家康に仕えて甲斐武田家を復興し、水戸城に入りましたが、若くして夭逝しました。2代水戸藩主・徳川光圀は信吉の甥に当たります。

武田信吉の生まれ

信吉は天正11年(1583年)、徳川家康の五男として生まれました。母は甲斐武田家臣・秋山虎泰の娘です。

一説には家康が側室に武田の血族を求めたため、虎泰の娘を武田信玄の末娘として、穴山信君の養女とし、家康に輿入れさせたともいわれています。

武田当主になるまでの経緯

天正10年(1582年)の織田・徳川連合軍による甲州征伐後、甲斐河内領主の穴山信君は織田・徳川家に臣従しましたが、本能寺の変後に信君は上方で横死します。

信君没後、子の勝千代が穴山当主となりましたが、勝千代は16歳で病没したため、穴山武田家は断絶されました。

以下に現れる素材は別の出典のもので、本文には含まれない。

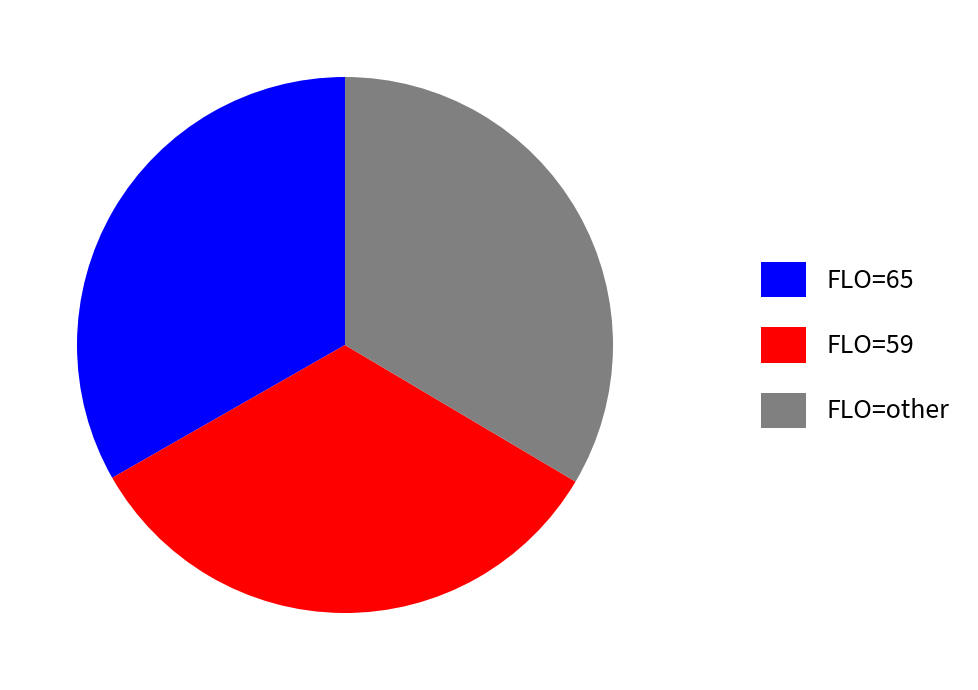

Is FLO=65 the majority of the pie?

No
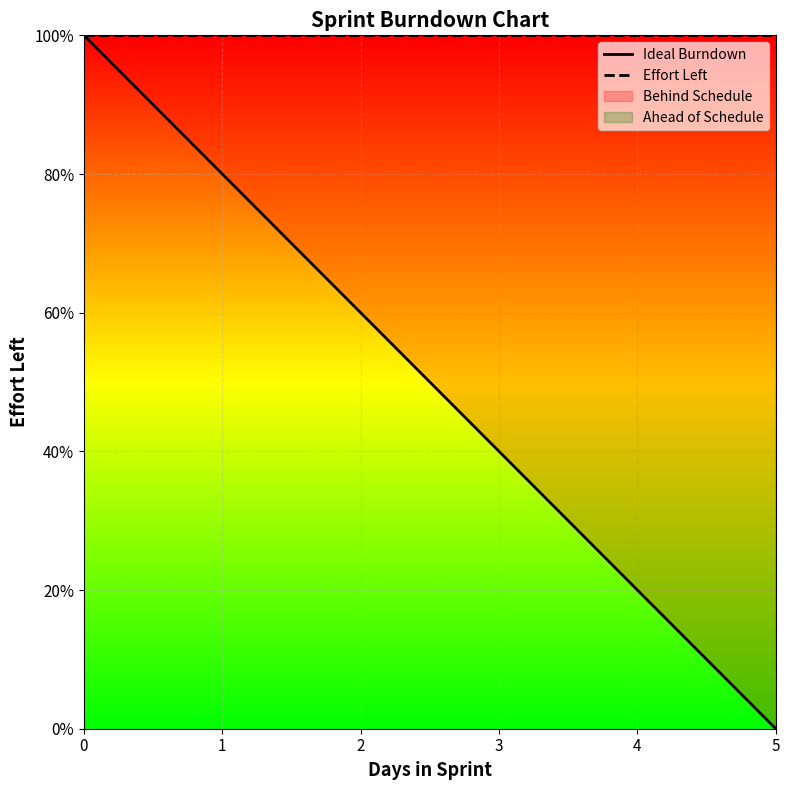

The value of Ideal Burndown at 2 is 78. True or false?

False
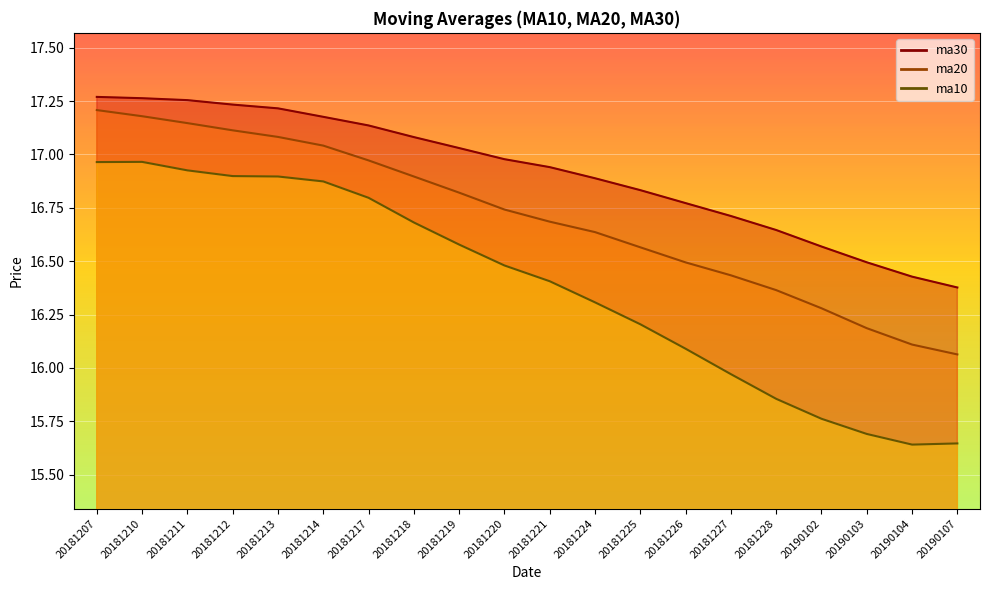

Where is ma10 nearest to the value 16?

20181227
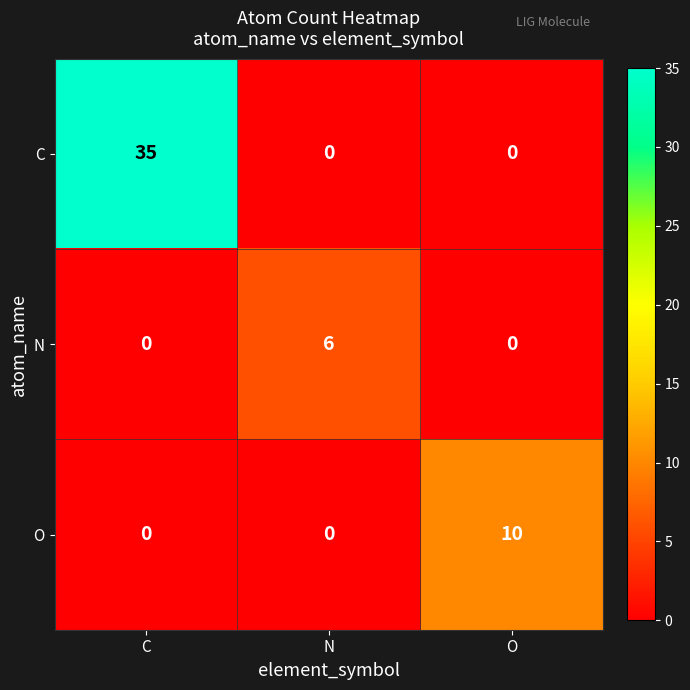

True or false: C has a value of 22 at O.

False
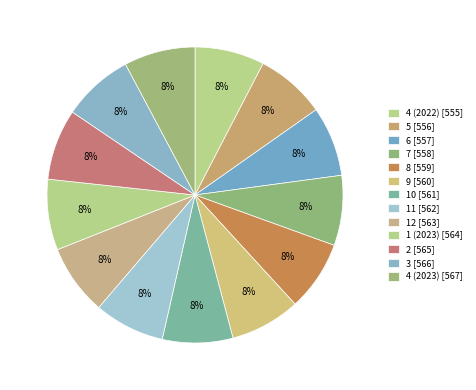

Does 11 represent more than half of the total?

No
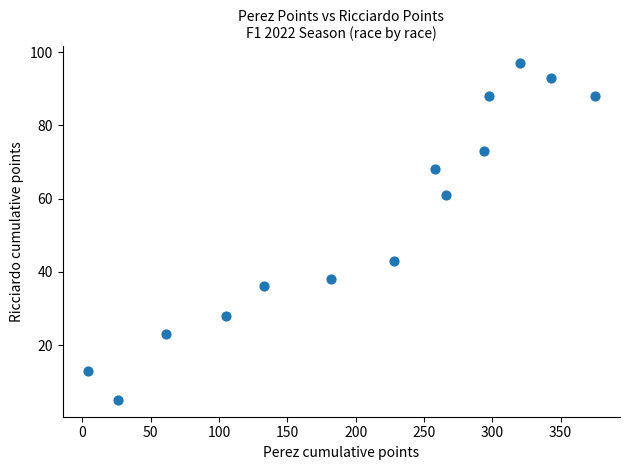

What Y value in the scatter plot is closest to 51?

43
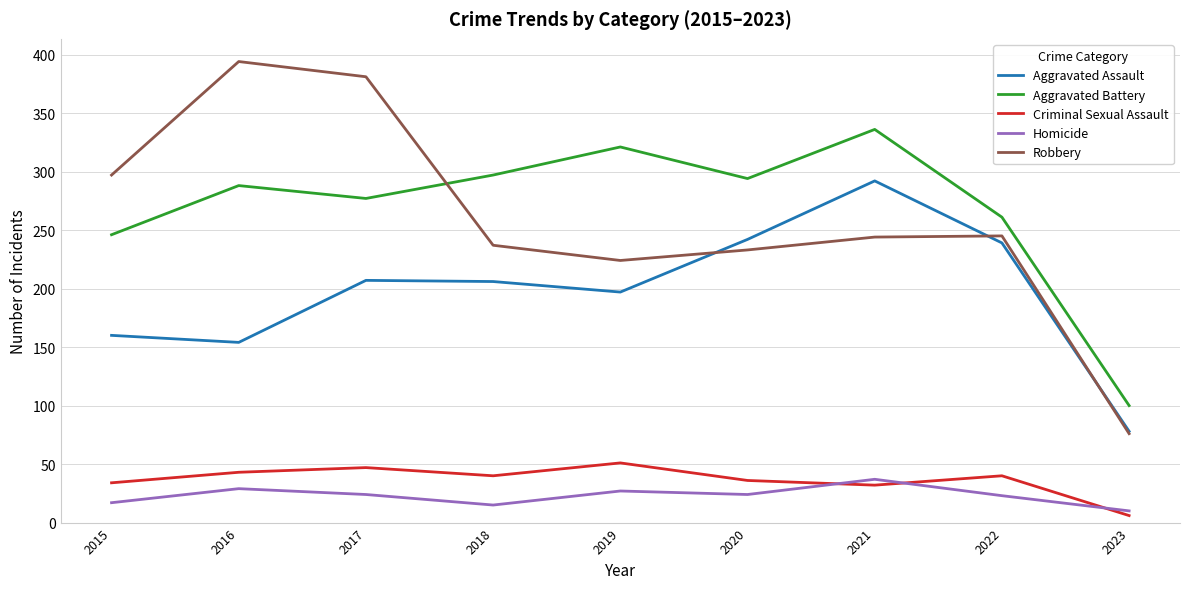

Rank the series at 2019 from lowest to highest value.

Homicide, Criminal Sexual Assault, Aggravated Assault, Robbery, Aggravated Battery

信君は織田・徳川に臣従する際に秋山虎泰の娘・於都摩の方を家康に差し出しており、於都摩の方は家康の側室となりました。その後、家康と於都摩の方の間に信吉が生まれ、母方から武田の血を継いでいることで、断絶していた武田家の家督を相続しました。

家康臣下

信吉は元服後に穴山家が支配していた甲斐河内領のほか、江尻領・駿河山西・河東須津を与えられ、天正18年(1590年)の小田原征伐後は家康の関東移封に従って下総国小金城3万石へ移りました。

慶長5年(1600年)の関ヶ原の戦いでは江戸上での留守居役を務め、戦後は西軍に属した疑いをもたれた佐竹家に替わり、常陸国の佐竹家が支配していた常陸国水戸15万石に封ぜられ、旧穴山家臣や武田遺臣を付けられて武田家を再興しました。

再興と断絶

武田家を再興した信吉でしたが、慶長8年(1603年)、元々病弱であった信吉は疥癬(皮膚感染症)で病没しました。信吉には子がいなかったため、武田家は再び断絶しました。

信吉没後、水戸藩には異母弟の徳川頼宣が入り、頼宣が駿府に移封の後は、異母弟の徳川頼房が入部し、水戸徳川家の祖となりました。